(Photo by Anadolu Agency)
LE FORZE ISRAELIANE ATTACCANO I FEDELI CRISTIANI DURANTE IL SABATO SANTO NELLA CITTÀ OCCUPATA DI GERUSALEMME
domenica 12 aprile 2026
Le forze di polizia israeliane hanno attaccato i fedeli cristiani nella città occupata di Gerusalemme durante il Sabato Santo, una delle festività cristiane più importanti che segna l’ultimo giorno prima di Pasqua.
Durante l’aggressione, le forze di occupazione hanno spintonato le persone, picchiato diversi individui e arrestato numerosi partecipanti.
La polizia israeliana aveva già istituito posti di blocco e controllato i documenti d’identità dei presenti alla cerimonia religiosa.
Avevano inoltre eretto barriere e barricate di ferro lungo le principali vie di accesso alla Chiesa del Santo Sepolcro nella Città Vecchia di Gerusalemme.
Le restrizioni sono state imposte un giorno dopo che il Patriarcato greco-ortodosso di Gerusalemme aveva invitato i cristiani a partecipare alle celebrazioni del Sabato Santo, a seguito della chiusura della chiesa per 40 giorni a causa della guerra di aggressione tra Stati Uniti e Israele contro l’Iran.

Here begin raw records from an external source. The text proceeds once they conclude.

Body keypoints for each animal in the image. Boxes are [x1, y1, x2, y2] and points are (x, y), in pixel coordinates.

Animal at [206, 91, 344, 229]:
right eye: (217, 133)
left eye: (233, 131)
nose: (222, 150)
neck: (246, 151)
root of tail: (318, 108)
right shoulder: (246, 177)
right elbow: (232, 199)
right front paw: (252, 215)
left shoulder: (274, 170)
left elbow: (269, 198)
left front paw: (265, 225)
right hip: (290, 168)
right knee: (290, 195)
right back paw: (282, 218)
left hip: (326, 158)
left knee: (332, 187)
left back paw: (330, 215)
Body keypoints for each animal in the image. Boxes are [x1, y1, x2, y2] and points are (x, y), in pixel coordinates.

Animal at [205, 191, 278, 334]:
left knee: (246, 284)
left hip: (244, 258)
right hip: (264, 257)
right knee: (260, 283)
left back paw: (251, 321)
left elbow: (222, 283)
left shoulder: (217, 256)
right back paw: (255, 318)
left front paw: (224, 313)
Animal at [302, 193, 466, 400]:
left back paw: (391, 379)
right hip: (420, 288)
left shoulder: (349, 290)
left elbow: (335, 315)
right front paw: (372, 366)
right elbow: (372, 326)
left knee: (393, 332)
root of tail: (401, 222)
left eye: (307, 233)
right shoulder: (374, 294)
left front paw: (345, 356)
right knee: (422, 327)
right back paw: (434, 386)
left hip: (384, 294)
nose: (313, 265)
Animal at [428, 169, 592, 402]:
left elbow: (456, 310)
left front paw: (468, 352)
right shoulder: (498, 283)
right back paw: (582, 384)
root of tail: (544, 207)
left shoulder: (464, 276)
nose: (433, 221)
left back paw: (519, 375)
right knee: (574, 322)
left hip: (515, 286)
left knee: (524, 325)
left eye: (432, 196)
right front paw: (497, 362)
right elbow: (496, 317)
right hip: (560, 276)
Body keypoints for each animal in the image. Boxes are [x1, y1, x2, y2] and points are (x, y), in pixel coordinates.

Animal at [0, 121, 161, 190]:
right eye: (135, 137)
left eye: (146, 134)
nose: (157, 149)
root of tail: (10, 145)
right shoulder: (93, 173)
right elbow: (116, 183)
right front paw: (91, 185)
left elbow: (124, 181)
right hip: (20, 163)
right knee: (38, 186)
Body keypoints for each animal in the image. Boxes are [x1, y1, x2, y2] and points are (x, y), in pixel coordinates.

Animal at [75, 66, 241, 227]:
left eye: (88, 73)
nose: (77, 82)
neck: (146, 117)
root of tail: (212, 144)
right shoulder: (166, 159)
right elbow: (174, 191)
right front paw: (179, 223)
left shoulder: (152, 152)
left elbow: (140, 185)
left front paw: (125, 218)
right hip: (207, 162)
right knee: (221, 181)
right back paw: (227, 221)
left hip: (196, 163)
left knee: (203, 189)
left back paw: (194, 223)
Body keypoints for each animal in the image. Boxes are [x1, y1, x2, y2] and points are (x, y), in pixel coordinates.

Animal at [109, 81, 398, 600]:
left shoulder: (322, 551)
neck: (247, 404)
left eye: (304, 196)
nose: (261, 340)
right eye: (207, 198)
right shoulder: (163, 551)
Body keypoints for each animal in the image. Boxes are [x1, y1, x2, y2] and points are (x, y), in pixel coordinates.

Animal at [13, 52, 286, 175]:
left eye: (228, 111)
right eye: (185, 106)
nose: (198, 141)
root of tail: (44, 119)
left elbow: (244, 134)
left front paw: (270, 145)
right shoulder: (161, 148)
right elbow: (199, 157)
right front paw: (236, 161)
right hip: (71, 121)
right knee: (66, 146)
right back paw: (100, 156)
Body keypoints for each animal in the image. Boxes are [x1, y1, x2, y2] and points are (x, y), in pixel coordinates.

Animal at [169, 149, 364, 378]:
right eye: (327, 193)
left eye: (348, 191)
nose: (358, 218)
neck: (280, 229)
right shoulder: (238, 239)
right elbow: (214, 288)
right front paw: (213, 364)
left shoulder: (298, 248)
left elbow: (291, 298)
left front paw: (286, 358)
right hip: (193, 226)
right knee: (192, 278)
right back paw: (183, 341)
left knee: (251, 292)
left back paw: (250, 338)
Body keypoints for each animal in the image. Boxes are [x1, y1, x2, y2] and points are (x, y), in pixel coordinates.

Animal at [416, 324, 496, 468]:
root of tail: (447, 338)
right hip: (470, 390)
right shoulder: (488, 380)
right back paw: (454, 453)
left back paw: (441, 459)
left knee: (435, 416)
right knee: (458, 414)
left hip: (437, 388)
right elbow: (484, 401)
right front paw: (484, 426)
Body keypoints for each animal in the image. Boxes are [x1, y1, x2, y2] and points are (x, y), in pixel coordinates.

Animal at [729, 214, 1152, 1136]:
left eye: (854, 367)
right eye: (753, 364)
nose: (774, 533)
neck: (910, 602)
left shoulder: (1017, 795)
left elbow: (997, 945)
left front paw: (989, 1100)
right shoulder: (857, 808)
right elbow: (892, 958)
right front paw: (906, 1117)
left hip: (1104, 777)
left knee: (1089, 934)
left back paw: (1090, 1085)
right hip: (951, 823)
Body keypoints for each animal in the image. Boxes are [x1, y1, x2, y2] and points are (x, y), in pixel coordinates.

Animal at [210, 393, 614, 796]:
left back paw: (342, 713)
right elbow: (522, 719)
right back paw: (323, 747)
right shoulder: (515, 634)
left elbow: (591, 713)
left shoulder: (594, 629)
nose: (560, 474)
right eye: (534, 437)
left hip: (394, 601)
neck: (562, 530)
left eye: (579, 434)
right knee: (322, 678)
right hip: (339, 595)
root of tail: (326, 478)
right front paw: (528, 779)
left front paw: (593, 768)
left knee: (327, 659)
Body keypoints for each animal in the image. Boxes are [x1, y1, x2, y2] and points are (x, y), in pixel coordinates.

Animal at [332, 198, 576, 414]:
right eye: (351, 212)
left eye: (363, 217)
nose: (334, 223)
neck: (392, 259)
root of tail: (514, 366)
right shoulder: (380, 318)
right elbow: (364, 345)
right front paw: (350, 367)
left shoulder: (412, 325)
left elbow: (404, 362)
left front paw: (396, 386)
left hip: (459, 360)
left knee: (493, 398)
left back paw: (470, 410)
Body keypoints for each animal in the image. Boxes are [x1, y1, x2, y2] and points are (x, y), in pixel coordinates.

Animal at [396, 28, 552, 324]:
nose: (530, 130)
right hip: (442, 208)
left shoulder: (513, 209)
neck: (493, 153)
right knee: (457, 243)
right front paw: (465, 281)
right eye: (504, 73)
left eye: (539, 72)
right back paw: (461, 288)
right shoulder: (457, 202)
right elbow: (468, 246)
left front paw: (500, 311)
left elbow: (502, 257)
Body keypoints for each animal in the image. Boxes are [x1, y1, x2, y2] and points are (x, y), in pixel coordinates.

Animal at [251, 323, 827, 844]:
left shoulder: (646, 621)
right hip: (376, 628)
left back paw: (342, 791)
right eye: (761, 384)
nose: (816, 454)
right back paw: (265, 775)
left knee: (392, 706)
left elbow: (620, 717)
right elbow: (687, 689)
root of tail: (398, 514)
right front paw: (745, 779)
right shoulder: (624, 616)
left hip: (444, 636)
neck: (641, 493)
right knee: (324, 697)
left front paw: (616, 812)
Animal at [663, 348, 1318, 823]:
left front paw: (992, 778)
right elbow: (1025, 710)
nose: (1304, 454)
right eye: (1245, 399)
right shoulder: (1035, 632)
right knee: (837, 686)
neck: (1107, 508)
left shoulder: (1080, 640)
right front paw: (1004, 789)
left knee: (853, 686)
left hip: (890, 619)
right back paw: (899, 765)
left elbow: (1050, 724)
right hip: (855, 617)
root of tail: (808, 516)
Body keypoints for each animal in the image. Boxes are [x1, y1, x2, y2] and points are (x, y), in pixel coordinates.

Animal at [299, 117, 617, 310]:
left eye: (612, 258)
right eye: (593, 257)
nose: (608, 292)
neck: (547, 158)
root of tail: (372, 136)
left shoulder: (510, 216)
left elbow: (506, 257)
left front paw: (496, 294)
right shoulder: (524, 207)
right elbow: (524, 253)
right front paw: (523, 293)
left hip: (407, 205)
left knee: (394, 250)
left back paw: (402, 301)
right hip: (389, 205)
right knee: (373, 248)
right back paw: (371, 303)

Il Ministero degli Esteri palestinese ha condannato l’attacco ai fedeli cristiani definendolo un attacco diretto alla libertà di culto e affermando che esso riflette una politica sistematica volta a colpire la presenza cristiana palestinese nella Gerusalemme occupata.
Ha inoltre sottolineato che il blocco dell’accesso alla Chiesa del Santo Sepolcro viola il diritto internazionale e lo status quo consolidato.
Nel frattempo, Ramzi Khoury, membro del Comitato Esecutivo dell’Organizzazione per la Liberazione della Palestina (OLP) e capo dell’Alto Comitato Presidenziale per gli Affari Ecclesiastici, ha condannato fermamente l’attacco israeliano.
Le forze israeliane, ha aggiunto, hanno deliberatamente intimidito la folla per imporre una realtà coercitiva e impedire ai palestinesi di praticare i propri riti religiosi, in violazione del diritto internazionale.
Analogamente, il Ministero degli Affari Esteri giordano ha condannato le azioni della polizia israeliana e ha respinto le misure illegali e restrittive contro i cristiani palestinesi.
In una dichiarazione, il ministero ha inoltre chiesto l’immediata cessazione di tutte le misure che impediscono a musulmani e cristiani di praticare i propri riti religiosi.
Inoltre, ha sollecitato il rispetto dello status quo storico e giuridico nei luoghi sacri di Gerusalemme e ha invitato la comunità internazionale a fare pressione sul regime israeliano affinché cessi le violazioni contro i luoghi sacri islamici e cristiani.